- Exercise directions: Working through the lines below, return each one that holds "scrap".

- Record extracts:
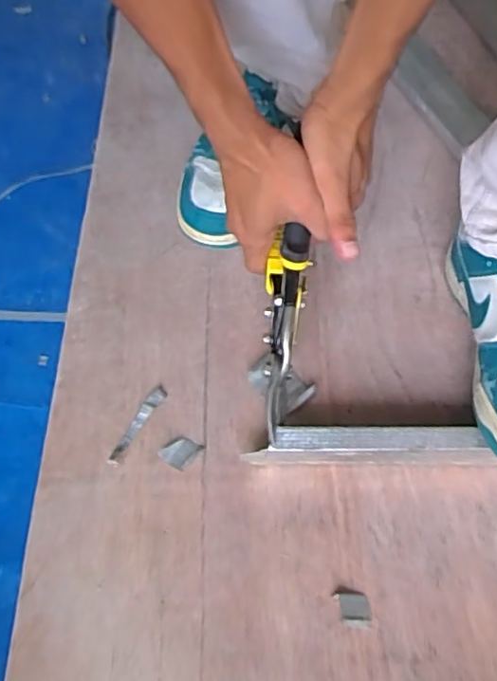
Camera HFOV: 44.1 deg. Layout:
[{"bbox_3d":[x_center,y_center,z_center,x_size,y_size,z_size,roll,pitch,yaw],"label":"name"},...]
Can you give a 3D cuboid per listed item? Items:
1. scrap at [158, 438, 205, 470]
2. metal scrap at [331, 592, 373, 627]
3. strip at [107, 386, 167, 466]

- Answer section:
1. scrap at [158, 438, 205, 470]
2. metal scrap at [331, 592, 373, 627]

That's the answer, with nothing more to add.